Optimizing Diffusion ODE Solvers via Within-Step Parallelism and Order Composition
Abstract
Diffusion model inference can be formulated as the integration of a continuous-time ODE, enabling the use of numerical solvers that efficiently reduce the number of denoising steps. Nevertheless, repeated neural network evaluations remain a major computational bottleneck. Most existing diffusion solvers apply the same numerical integration method across time and rely on sequential function evaluations within each solver step.
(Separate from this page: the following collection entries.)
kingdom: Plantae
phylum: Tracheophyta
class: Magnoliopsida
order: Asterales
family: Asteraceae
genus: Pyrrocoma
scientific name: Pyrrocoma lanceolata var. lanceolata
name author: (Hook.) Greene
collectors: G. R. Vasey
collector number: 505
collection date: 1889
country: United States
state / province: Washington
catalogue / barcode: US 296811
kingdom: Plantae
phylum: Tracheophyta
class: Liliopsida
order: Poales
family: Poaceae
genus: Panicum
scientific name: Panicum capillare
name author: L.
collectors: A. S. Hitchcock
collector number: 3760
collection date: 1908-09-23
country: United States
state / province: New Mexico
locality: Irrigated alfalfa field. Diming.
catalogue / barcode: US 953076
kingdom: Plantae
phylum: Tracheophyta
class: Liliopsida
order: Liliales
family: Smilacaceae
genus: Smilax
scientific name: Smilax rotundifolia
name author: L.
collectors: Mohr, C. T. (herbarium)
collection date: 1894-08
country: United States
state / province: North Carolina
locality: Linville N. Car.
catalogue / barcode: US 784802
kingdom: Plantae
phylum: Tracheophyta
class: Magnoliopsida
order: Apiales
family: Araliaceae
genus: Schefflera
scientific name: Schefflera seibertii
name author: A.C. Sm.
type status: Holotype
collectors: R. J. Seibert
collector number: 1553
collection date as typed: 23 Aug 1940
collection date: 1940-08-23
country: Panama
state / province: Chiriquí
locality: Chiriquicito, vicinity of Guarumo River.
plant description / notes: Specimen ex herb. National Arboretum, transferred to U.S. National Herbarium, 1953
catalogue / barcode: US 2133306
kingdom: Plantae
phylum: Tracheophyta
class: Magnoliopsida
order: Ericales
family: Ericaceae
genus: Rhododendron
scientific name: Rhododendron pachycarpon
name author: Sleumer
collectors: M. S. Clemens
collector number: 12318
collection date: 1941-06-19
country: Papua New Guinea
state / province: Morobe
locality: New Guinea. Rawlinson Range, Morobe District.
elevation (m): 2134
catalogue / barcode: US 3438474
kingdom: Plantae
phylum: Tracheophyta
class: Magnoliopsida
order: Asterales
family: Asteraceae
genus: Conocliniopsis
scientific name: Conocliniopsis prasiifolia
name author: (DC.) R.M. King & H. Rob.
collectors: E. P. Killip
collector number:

We explore several solver modifications aimed at improving inference efficiency by relaxing these design choices. First, we study within-step parallelization by relaxing dependencies between function evaluations inside a single step of explicit Runge–Kutta solvers. By reusing a shared state across these evaluations, this approach enables parallel execution within a step at the cost of reduced formal order. We include complementary analyses of parallel exponential solvers in the appendix. Further, we observe that diffusion trajectories evolve unevenly over time and often contain extended regions with limited change. Motivated by this behavior, we propose order composition, which mixes solver orders over time by applying low-order methods in slowly varying regions and higher-order methods only where the trajectory changes rapidly. Together, these findings indicate that carefully exploiting trajectory structure can reduce the computational cost of diffusion inference. Finally, we implemented all proposed solvers within the Diffusers library.